Out of convenience or laziness, an agent might seek to reuse a prior Offer, change the dates and go again. Or they might, mistakenly think that there was still some substance to the old agreement.
There are two theories which will allow a Court to determine that the parties are contractually bound:
- Promissory Estoppel.
In this case, the Court simply looks at all the material, generally concludes “what a mess” and then goes on to interpret the implications and meaning of the documents.
If the Court concludes that the parties intended to enter into a contract, then it will be open for the Court to decide that there was indeed a contract. That contract was created using bad paperwork. The author will receive a “D-“ on the exam, which, of course, is a mere passing grade.
The consequence, is that the parties have an enforceable agreement between them. The Court will do its best to interpret the meaning, provided there is a reasonable degree of clarity in respect to its essential terms: parties, property, price, terms, conditions, and completion date.

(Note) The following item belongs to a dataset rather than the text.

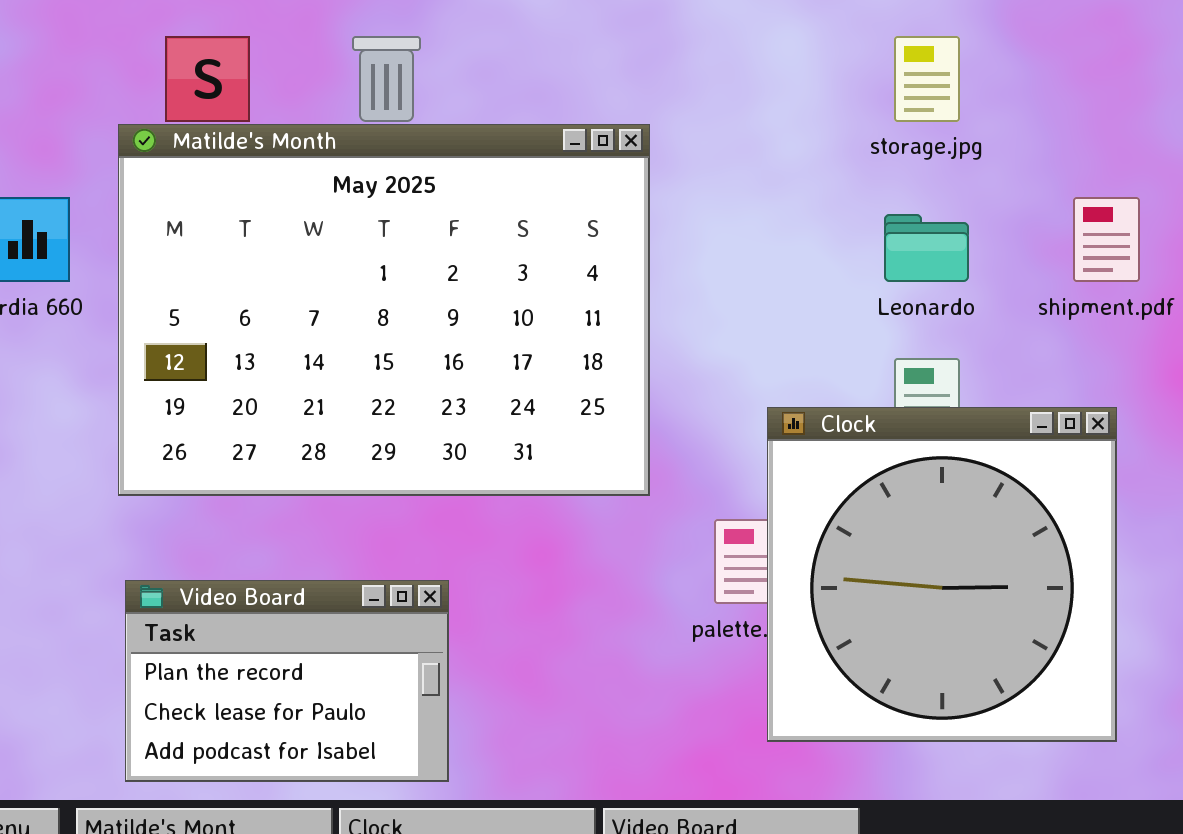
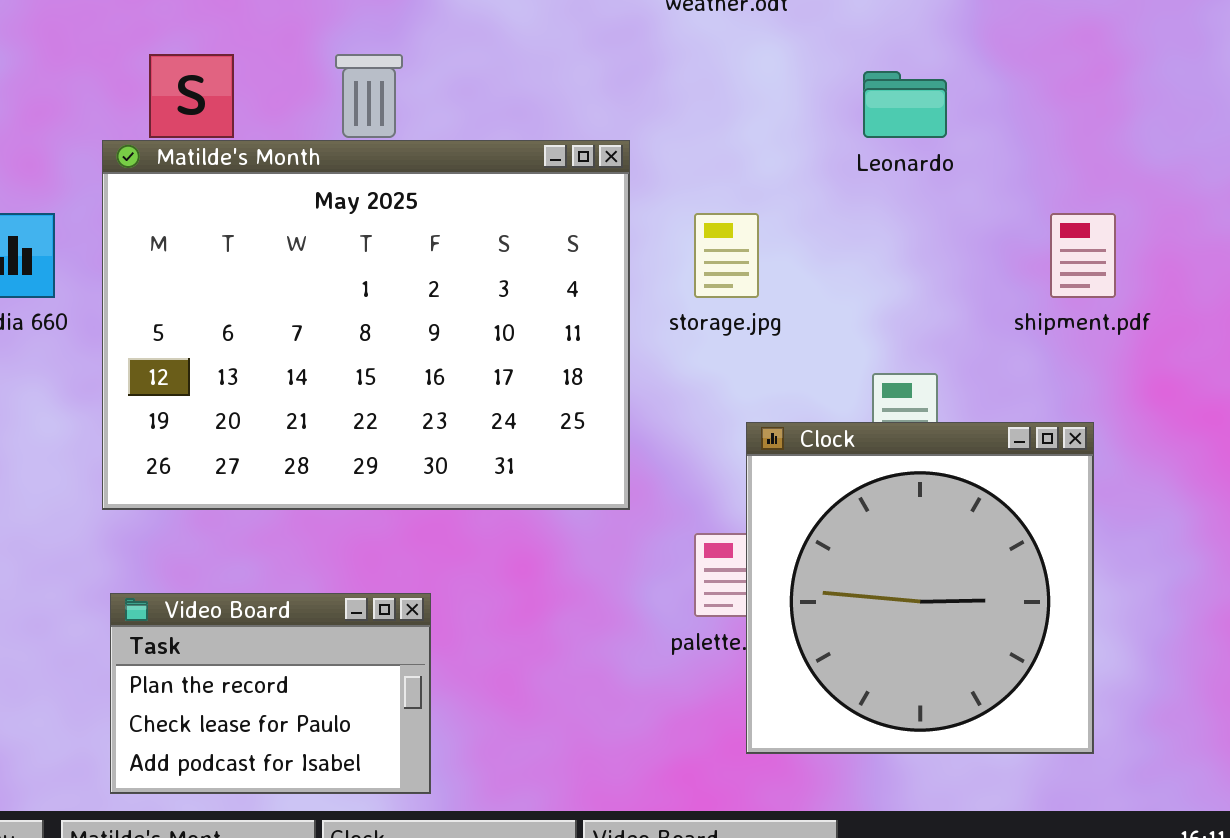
storage.jpg: [894,36,960,122] -> [694,213,759,298], moved
Leonardo: [884,214,969,282] -> [863,71,947,138], moved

With “novation”, the parties struck a new deal, they just didn’t realize that they had bad paperwork.
In this case, we again have bad paperwork. The agreement became “null and void” because one or more of the conditions were not satisfied, fulfilled or waived.
As we go forward, neither the vendor nor the purchaser take notice of the fact that they had bad paperwork. They missed or simply overlooked the apparent flaws in the contract. At a certain point, they continue to work towards a closing, exchanging documentation, permitting further inspections by insurance representatives, appraisers, surveyors etc. and relying upon the belief (although mistaken) that they have a valid and subsisting agreement.
Once the Court reaches a conclusion that there has been one party who relied upon the document to his detriment, then the other party will be precluded from denying its existence. This party will be estopped from denying the promise to complete the deal as laid out in the documentation. They had their chance, but too much time has gone by, and it would be unfair to the other side to “pull the plug on the deal” at this late date.
With “promissory estoppel”, the parties continued with the contract, they just didn’t realize that they had bad paperwork.
These two doctrines to keep alive the deal may require litigation which can be expensive and would easily have been avoided with “good paperwork” on behalf of the parties. This is likely professional negligence on the part of the participating agents. At the very least, there would be liability for all the “added costs”.